* Problems to solve *
**a)** Say whether each statement agrees with the Love Island text, answering yes or no and quoting the words of the text that decide it. (i) The show aired on ITV2. (ii) The writer watched a whole episode. (iii) The writer calls themselves a big advocate of the show.
**b)** Reproduce the Love Island text, beginning at the words "In fact, no, I" and stopping after "could’ve ever imagined.".

* Text provided *
Love Island (formerly prefixed by the entirely superfluous word ‘Celebrity’) reared its Medusan head once again on the 4th June on ITV2.

It was, as far as I could tell, at 9pm BST on that Monday that the end of days began as a farm of chlamydia infested fame rats started flexing their abs and prostrating their vulvas towards a drooling audience of millions.

Let me be clear, in case any fans of the show are reading this and can’t handle the multiple syllables – I’m not a big advocate.

A few deep breaths and a mellowing dose of Miss Marple later, it occurred to me that I was in the minority. Love Island is a screaming success story of narcissistic guilty pleasure, albeit one that I can barely understand.

So in the guise of ‘know thy enemy’ I realised I needed to gain a better understanding of its popularity. So I watched an episode.

In fact, no, I didn’t – I lasted 7 minutes and 52 seconds into episode 44. Dani cried. Jack looked sunburnt (or just really ashamed at the lie detector results). Alexandra sobbed. I joined her. Unbelievably, it was worse than I could’ve ever imagined.

Where had this come from? And why does it exist at all? I felt the need to find out.

* Data supplied *
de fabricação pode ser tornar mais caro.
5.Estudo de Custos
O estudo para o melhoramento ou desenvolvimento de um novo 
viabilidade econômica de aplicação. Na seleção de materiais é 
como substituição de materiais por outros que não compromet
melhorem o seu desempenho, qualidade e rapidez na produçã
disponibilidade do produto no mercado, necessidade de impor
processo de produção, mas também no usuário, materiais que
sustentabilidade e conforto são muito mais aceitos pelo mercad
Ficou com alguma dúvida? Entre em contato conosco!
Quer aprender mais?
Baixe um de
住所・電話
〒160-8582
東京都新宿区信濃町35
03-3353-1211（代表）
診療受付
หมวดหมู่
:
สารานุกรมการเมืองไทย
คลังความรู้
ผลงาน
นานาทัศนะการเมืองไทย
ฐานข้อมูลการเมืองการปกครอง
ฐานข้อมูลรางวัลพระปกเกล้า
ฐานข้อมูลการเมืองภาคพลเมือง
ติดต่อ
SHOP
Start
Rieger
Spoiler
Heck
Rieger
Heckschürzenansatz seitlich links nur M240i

...

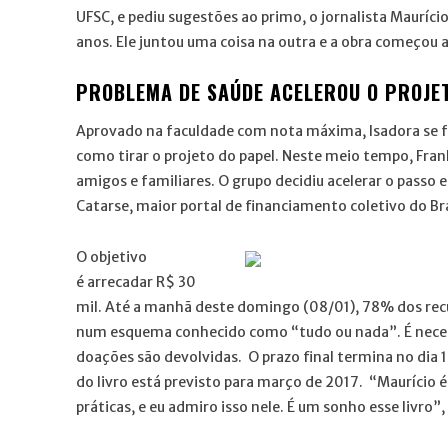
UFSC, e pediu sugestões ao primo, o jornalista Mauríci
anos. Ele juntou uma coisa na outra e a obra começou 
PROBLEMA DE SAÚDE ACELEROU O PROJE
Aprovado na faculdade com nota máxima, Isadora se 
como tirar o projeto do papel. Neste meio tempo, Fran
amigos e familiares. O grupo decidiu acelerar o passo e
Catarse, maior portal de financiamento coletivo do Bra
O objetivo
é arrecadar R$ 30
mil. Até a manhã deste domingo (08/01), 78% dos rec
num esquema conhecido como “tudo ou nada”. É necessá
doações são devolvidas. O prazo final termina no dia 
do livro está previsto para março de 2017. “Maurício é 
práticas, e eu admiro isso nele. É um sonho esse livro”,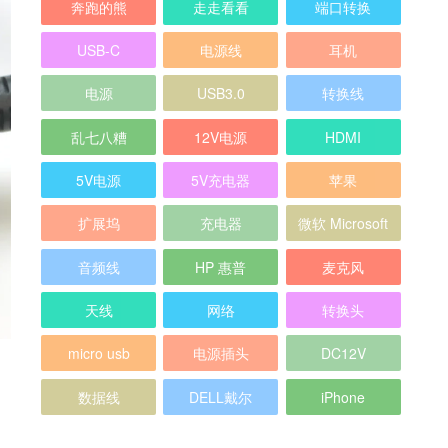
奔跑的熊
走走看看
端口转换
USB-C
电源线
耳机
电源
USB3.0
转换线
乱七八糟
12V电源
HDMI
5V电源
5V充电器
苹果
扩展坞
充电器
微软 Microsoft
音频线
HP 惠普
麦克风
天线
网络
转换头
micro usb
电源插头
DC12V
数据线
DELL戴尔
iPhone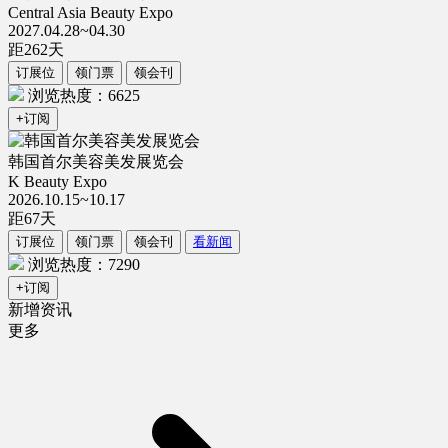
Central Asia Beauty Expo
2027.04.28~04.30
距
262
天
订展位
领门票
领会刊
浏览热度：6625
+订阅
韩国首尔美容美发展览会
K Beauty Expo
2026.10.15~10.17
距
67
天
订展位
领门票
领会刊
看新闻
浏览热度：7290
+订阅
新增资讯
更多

* Answers to each task *
**a)**
(i) Yes: "reared its Medusan head once again on the 4th June on ITV2."
(ii) No: "I lasted 7 minutes and 52 seconds into episode 44."
(iii) No: "I’m not a big advocate."

**b)**
In fact, no, I didn’t – I lasted 7 minutes and 52 seconds into episode 44. Dani cried. Jack looked sunburnt (or just really ashamed at the lie detector results). Alexandra sobbed. I joined her. Unbelievably, it was worse than I could’ve ever imagined.